> ページ本文

初日を終え私はトータルラスだった。しかも、初戦トップを取りながらも終わってみればトータル4着という成績である。
身体は充分作り上げてきたつもりだった。初日の周辺は8日間で6日間、鳳凰戦を含め他の収録が決まっていた。しかも、全てルールが違う。
ここまで過密なスケジュールになるとは考えてなかったが、ある程度の覚悟はしていた。その為に6月から身体を作り上げてきたつもりだった。
このことは、ある意味麻雀プロとして、幸せ以外の何物でもない。

心技体とは良く言ったもので、どれが欠けてもベストパフォーマンスは叶わない。
他人にはどう映っているかは知る由もないが、心は健全だと思っている。技に関しては出来るだけシンプルな方向性を意識した。行くべき時は何処までも行き、受けるべき時は何処までも受ける事を意識した。
鳳凰戦のようなロングの戦いは長い目で1局を捉える必要がある。全16半荘の中の1局と見るということである。

> 問題文
上に掲げた鳳凰戦初日を振り返る文章を、最後の文の次から引き継いで書き進めてください。

> 提供データ
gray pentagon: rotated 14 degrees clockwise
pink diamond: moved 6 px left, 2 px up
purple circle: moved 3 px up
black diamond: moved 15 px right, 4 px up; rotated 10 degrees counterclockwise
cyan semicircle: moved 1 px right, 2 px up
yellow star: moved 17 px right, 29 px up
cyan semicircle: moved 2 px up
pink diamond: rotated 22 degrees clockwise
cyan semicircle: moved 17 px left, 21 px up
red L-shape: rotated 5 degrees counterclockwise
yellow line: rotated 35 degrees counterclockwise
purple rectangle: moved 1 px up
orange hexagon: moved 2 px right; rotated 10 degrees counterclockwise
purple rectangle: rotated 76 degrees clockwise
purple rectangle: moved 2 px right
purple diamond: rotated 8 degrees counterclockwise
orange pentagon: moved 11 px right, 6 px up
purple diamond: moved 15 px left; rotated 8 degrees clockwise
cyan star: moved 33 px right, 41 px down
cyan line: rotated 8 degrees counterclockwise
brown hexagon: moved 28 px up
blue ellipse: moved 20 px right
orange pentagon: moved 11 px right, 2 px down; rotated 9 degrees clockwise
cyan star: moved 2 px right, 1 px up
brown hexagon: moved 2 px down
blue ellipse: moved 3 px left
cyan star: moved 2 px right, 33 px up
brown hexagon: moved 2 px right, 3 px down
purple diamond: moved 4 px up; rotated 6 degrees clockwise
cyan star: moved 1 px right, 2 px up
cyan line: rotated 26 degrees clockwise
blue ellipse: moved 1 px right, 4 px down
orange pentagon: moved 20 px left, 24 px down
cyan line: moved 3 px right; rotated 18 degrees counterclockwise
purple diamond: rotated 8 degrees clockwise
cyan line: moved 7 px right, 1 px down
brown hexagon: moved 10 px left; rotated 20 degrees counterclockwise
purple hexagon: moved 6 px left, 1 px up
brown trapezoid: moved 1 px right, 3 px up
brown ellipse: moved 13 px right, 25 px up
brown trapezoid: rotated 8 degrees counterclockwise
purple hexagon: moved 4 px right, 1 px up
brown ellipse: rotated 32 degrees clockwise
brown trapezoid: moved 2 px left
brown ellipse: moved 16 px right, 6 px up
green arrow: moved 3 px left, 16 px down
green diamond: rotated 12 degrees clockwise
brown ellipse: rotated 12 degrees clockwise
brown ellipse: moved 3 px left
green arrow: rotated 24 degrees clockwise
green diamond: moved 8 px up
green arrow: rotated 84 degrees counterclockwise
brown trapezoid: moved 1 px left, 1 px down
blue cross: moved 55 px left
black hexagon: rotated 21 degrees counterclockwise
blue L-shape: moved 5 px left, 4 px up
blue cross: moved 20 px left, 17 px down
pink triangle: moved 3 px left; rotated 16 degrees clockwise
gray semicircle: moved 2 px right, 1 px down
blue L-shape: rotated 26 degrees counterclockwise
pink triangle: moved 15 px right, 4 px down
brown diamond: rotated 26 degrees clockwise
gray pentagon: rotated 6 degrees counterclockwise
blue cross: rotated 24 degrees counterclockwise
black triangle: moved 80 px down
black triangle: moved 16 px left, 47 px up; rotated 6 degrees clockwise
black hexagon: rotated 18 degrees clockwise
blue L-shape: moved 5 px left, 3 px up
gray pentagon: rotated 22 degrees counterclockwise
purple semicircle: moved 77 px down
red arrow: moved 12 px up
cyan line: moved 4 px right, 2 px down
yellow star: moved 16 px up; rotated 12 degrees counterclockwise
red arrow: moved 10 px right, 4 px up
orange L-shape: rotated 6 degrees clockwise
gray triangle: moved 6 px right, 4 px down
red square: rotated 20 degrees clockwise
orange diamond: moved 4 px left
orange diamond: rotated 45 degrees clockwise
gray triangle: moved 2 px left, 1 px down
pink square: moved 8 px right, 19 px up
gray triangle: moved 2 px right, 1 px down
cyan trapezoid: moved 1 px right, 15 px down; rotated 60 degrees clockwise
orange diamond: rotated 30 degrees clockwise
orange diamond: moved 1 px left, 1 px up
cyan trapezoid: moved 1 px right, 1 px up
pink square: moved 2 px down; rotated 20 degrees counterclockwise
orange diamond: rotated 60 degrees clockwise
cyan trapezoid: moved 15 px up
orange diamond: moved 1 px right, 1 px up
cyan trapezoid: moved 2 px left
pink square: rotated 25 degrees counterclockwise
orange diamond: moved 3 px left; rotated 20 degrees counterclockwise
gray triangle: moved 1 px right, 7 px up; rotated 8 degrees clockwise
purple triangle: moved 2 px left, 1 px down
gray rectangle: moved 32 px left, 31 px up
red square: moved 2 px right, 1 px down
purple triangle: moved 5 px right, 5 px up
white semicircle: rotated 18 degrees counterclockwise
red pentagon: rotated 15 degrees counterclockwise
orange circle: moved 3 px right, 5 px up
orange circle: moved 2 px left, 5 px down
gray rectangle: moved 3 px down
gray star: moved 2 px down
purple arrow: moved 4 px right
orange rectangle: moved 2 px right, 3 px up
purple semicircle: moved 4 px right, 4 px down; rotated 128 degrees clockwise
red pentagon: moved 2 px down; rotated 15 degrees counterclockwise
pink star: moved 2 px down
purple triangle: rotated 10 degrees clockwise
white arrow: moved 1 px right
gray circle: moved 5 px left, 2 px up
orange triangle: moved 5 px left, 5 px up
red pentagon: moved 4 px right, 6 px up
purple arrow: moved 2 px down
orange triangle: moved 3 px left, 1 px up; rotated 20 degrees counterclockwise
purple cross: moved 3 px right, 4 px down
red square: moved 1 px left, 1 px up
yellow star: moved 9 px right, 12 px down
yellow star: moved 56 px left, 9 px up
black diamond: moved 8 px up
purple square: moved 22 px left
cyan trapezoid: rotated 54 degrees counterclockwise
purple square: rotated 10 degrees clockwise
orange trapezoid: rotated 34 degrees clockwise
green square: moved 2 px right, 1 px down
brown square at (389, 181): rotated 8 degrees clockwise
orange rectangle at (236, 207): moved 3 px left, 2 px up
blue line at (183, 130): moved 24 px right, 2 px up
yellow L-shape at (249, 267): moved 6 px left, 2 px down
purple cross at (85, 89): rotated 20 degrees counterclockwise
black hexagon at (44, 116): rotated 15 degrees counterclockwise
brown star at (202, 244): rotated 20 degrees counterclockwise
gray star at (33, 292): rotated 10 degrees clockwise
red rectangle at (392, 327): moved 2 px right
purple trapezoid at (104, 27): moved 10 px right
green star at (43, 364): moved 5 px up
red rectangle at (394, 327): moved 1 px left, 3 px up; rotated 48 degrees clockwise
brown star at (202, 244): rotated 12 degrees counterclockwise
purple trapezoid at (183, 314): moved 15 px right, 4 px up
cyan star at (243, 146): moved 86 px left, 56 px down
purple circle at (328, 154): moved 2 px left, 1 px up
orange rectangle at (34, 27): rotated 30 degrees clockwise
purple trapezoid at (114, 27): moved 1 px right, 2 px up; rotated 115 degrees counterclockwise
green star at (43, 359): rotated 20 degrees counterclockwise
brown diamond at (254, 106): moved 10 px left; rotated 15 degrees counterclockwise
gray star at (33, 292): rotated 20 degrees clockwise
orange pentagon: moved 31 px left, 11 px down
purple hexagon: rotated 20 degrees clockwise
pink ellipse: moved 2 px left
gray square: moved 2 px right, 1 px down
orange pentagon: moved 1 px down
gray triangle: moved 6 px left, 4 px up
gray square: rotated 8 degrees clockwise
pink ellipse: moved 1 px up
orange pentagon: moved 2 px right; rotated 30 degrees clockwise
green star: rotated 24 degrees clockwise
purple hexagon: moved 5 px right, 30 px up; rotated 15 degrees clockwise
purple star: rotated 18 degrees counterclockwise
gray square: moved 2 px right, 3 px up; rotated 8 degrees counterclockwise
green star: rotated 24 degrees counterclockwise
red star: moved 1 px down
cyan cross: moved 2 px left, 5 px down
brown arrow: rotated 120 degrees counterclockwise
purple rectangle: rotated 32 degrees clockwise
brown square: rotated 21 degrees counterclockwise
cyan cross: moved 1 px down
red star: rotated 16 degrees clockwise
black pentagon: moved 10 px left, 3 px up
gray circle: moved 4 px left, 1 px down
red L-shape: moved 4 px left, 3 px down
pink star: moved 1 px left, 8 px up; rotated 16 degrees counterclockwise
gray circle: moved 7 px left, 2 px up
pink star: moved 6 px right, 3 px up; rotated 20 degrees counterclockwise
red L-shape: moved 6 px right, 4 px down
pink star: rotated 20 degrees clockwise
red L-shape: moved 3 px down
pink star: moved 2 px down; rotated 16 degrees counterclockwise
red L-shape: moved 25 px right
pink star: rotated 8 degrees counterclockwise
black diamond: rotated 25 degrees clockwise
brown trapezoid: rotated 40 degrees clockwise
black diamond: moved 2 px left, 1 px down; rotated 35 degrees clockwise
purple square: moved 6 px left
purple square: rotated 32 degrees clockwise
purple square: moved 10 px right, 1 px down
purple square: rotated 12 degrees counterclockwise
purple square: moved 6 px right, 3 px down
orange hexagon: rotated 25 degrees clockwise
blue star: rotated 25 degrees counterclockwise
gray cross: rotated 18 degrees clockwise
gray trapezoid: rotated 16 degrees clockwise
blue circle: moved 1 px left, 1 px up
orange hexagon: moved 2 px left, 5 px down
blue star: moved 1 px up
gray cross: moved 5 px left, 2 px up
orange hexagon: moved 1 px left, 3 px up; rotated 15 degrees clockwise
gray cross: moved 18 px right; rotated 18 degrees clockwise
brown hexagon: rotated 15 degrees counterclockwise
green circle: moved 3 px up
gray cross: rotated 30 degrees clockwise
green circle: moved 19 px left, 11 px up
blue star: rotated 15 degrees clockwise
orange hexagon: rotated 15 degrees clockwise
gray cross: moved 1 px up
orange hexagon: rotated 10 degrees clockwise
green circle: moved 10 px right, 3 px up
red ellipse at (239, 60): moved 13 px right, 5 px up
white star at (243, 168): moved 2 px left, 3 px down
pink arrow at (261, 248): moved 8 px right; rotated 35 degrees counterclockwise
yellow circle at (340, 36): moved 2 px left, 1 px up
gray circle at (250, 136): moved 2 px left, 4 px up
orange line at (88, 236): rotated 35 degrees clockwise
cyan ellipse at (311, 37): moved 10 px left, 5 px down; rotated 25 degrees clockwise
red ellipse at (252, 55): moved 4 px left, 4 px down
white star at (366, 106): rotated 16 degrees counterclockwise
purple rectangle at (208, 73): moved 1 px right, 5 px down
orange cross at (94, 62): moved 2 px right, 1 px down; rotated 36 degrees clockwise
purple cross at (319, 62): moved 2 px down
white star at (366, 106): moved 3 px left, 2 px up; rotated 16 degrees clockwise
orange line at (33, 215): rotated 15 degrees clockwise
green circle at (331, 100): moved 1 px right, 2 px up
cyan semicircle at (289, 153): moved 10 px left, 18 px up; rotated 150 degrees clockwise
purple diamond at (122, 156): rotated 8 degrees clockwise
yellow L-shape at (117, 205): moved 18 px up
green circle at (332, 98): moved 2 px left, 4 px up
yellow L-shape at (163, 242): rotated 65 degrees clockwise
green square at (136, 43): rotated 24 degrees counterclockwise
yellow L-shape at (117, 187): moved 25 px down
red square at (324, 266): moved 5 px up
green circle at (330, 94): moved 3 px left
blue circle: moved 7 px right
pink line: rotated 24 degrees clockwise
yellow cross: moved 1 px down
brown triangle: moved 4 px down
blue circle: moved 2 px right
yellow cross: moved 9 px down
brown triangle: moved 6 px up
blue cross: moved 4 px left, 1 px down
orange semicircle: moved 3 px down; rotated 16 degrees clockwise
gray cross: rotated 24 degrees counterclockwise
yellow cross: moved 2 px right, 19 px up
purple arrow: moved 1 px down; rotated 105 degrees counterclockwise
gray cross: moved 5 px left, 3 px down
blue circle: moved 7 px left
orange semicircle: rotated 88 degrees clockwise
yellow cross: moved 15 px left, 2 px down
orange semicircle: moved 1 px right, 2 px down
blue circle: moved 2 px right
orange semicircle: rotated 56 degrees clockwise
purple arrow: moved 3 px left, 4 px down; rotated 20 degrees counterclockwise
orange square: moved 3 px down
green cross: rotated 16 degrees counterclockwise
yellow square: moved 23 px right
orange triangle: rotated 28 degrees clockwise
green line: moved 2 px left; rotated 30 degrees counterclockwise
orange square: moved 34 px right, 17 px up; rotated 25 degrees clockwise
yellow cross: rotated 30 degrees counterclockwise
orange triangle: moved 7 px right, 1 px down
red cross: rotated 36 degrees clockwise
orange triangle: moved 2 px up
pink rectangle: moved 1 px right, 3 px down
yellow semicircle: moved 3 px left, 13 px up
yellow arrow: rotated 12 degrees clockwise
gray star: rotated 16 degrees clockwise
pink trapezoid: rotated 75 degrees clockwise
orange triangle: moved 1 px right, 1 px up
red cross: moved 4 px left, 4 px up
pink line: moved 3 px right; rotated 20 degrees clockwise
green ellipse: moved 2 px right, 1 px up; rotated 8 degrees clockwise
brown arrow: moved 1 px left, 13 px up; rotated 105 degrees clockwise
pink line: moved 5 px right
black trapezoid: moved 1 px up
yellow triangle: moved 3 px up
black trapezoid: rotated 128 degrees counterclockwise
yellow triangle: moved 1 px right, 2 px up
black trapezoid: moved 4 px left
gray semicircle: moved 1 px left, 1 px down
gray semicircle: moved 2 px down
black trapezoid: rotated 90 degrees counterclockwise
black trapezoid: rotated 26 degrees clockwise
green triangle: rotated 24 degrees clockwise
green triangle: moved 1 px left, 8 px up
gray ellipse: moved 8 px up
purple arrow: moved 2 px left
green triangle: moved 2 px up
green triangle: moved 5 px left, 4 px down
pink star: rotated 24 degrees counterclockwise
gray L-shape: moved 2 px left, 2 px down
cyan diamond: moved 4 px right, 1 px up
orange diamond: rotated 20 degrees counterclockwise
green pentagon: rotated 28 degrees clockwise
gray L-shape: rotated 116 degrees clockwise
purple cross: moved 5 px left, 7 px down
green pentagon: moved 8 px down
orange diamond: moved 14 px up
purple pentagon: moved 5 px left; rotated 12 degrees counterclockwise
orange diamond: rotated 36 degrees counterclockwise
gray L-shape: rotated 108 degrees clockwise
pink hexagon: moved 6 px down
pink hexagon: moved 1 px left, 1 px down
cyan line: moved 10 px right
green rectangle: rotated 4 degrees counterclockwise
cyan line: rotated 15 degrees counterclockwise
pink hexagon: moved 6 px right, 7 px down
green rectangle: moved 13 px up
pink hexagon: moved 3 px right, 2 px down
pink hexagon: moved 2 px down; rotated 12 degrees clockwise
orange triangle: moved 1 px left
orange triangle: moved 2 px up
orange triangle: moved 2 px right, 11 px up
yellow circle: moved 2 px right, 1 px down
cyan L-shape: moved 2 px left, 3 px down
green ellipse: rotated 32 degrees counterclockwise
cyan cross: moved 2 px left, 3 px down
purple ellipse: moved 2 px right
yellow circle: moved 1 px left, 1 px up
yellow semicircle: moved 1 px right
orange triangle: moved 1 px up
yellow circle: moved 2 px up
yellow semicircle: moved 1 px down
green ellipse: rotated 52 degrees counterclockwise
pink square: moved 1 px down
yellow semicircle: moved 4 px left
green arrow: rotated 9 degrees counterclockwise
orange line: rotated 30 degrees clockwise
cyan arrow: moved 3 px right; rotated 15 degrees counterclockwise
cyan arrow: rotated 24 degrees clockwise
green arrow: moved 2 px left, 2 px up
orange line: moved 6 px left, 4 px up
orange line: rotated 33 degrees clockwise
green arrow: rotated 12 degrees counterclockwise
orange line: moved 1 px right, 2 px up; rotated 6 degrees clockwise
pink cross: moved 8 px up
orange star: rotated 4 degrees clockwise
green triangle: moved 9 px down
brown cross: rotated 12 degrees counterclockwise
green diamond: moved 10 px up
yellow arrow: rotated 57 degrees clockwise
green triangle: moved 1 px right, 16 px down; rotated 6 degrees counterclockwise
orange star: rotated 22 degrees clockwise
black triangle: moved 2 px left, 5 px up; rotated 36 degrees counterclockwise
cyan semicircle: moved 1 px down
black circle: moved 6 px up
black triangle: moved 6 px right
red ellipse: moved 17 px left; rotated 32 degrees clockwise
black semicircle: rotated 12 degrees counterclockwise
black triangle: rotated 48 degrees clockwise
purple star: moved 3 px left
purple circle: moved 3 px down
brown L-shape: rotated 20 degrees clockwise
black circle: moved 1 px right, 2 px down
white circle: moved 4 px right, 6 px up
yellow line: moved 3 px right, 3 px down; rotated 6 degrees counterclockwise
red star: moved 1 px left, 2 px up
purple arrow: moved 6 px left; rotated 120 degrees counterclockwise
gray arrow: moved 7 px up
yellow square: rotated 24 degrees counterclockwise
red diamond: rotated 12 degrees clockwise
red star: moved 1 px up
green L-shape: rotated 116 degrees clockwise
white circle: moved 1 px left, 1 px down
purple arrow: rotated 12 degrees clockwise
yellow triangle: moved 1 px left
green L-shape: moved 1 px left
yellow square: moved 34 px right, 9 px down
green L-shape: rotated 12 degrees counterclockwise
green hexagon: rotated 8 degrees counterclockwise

> 結果
また一方で、半荘単位で細切れに観る必要性もある。矛盾しているようだが私はそう考えている。

「それにしても、前原さんは手が入りませんね」
「前原さんはチャンス手が来ないですね」

解説者が幾度となくそう語っている。
いわゆる、天運というモノでその日のツキがないということなんだろう。
この言葉は打ち手に対する解説者のエクスキューズで、実際は自分自身で悪くしてしまったと考えている。

「何事でも同じことだが、仕舞い方は大事なこと」

そう躾けられてきた。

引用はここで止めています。